Code, hit the error, find a workaround, and watch your time

Posted by Nick Solony on June 1, 2020

Code, hit the error, find a workaround, and watch your time

I loved working on Rails project, as I come across rails code quite often at work.

My biggest challenge in working with this project was time and my own stubbornness. When I come across an issue, I can’t move on, until I resolve it and it’s almost impossible for me to give up. Well, lesson learned that’s a bad habit.

While working on my project I got an error while trying to use find_or_create_by and I’ll tell you about it in this post.

So as one part of my project, I had to use nested forms that require a class to accept nested attributes and separate writers for those attributes. As I was building my app (movie_db), my main class Movie had 3 belongs_to associations and each of those required nested_attributes.

class Movie < ApplicationRecord

  belongs_to :genres
  belongs_to :director, class_name:"Person", optional: true
  belongs_to :writer, class_name:"Person", optional: true

It’s always so much easier to build code, based on something you’ve used or seen before. But I wasn’t fortunate enough since I didn’t come across an example of writer method for nested_attributes for belong_to association.

I first started by building nested attributes in the form:

 <tr>
   <td><h3>Genres:</h3></td>
   <td><%= f.fields_for :genre do |genre_attributes|%></td>
     <td><%= genre_attributes.label :id, "Genre"%></td>
     <td><%=  genre_attributes.collection_select :id, @genres,:id,:name, include_blank: true %></td>
   <td>Or create a new genre:</td>
   <%= genre_attributes.label :name, "Genre Name:" %><td>
     <td><%= genres_fields.text_field :name %></td><%= genre_attributes.text_field :name %>    
   <% end %>
     </td>
     </tr>

Based on that form I was building custom writer for genre_attributes and tried using find_or_create_by and it looked like this:

def genres_attributes=(genres_attributes)
     if genres_attribute["name"].present?
        genre=Genre.find_or_create_by(genres_attributes)
        self.genres<genre
     end
end

My logic for the writer was pretty simple if the new Genre name field had any information, use find_or_create_by to find existing Genre in case the user didn’t realize it already exists or creates a new one. Create part worked like a charm and new Genre was created and dynamically assigned to the movie, but it could never find the existing genre and I was hitting an error or creating duplicate records. Side note: duplicates in the database drive me crazy! I struggled for hours trying to find a way to make my code work, and all that time yielded nil results. Eventually, I decided that instead of wasting time on figuring this mess out, I would find a workaround. I did some research and figured the easiest way around my problem would be to change the movie genre relationship and add a joint table. So I went ahead and created movie_genres table and in my movie class removed belongs_to :genres and added

has_many :movie_genres
has_many :genres, through: :movie_genres

From there it was simple few tweeks to the form:

<tr>
  <td><h3>Genres:</h3></td>
  <td><%= f.select :genre_ids, options_from_collection_for_select(@genres, :id, :name, f.object.genre_ids), {}, {:multiple => true} %></td> 
  <td>Or create a new genre:</td>
  <%= f.fields_for :genres, movie.genres.build do |genres_fields| %>
    <td><%= genres_fields.text_field :name %></td>
  <% end %>
</tr>

and genres_attributes writer

def genres_attributes=(genre_attributes)
   genre_attributes.values.each do |genre_attribute|
     if genre_attribute["name"].present?
       genre = Genre.find_or_create_by(genre_attribute)
      # self.genres << genre
       self.movie_genres.build(genre: genre)
     end
   end
 end

This code worked, and I had no issues with find_or_create_by here. I honestly don’t know the right answer, but it seems find_or_create_by doesn’t like belongs_to relationships.

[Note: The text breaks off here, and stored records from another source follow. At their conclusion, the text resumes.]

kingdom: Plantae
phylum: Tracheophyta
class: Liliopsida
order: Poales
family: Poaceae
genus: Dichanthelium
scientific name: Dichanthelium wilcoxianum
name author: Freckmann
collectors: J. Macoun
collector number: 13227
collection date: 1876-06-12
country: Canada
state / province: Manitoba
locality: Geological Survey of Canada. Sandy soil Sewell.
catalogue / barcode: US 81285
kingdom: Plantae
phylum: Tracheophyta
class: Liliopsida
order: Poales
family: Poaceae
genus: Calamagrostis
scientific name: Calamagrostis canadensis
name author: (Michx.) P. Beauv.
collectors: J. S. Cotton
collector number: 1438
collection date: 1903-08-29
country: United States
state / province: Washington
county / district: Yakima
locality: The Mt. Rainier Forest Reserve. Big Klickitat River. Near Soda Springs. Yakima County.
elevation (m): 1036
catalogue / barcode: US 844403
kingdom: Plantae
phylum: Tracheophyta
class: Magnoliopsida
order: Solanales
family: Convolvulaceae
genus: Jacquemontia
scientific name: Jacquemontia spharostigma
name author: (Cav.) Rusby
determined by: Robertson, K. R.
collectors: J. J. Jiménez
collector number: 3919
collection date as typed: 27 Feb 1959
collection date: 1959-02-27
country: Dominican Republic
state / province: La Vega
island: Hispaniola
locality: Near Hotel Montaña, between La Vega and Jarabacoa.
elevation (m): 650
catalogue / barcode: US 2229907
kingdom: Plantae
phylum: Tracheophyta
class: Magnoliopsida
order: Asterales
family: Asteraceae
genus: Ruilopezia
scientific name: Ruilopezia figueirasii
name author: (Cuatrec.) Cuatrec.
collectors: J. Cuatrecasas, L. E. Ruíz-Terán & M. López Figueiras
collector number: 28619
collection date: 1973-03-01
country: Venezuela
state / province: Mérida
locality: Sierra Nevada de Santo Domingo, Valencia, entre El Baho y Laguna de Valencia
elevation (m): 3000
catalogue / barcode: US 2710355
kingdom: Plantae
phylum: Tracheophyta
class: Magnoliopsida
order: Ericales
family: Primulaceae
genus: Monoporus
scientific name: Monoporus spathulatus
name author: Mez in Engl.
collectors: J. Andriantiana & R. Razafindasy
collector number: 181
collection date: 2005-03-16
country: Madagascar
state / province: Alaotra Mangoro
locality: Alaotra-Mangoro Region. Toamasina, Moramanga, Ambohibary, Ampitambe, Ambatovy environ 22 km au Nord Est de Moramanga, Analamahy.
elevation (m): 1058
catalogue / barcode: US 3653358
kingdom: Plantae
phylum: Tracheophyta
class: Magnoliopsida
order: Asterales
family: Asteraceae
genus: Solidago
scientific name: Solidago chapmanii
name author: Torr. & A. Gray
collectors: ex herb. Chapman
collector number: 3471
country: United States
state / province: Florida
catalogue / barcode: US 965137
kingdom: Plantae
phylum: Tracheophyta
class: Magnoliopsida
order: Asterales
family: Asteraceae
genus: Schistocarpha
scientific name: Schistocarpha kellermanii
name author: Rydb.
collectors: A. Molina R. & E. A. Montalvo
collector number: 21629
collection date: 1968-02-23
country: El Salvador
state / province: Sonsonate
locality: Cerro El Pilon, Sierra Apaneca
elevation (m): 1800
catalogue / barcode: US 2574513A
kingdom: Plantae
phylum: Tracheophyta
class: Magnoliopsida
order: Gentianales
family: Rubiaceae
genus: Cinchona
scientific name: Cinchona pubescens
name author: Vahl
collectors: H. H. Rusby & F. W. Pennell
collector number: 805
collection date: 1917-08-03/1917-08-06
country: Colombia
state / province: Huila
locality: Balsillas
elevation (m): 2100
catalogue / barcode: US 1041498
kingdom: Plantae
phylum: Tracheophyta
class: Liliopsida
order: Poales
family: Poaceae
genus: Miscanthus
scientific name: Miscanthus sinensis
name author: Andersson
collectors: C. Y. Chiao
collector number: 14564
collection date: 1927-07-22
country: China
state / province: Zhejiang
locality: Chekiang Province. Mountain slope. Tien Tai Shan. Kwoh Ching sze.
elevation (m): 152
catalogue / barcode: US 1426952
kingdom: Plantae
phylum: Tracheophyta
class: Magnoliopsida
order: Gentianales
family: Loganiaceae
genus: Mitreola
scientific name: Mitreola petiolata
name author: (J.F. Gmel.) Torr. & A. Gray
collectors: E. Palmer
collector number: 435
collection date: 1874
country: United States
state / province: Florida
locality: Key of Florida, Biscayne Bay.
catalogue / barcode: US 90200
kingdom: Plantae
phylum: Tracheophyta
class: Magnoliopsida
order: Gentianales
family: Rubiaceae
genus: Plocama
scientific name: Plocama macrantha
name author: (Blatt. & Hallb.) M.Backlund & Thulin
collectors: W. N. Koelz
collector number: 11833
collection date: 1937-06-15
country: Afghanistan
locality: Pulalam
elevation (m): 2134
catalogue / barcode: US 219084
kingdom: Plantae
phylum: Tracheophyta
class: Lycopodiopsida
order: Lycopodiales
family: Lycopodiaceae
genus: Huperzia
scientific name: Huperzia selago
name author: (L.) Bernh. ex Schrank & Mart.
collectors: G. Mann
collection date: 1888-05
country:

Well, I was happy and ready to move on to the next step of new movie form, as hit the same roadblock, nested attributes that require custom writer, and it should make sense to use find_or_create_by. Well, I tried but got the same problem as before, yes to create, no to find.

This time, I knew I need a workaround and I found it. I broke find_or_create_by in 2 pieces and used find_by and then build_association methods. Along the way, I actually created a separate method for person_find_by(attributes) and used it in multiple places. But custom writer looked like this:

 def director_attributes=(director_attribute)
   if director_attribute[:name].present?
     if person=person_find_by(director_attribute)
       self.director=person
     else
      self.build_director(director_attribute)
     end
   end
 end

That worked, and I didn’t waste hours trying to figure out why find_or_create_by didn’t work. Hopefully one day, I’ll know the answer why it didn’t work, but in the end, my app is working without it.

When coding, if you can’t figure something out, don’t spend hours on it, make it work first, and then fix it later, but don’t stop on one thing and don’t waste hours as i did.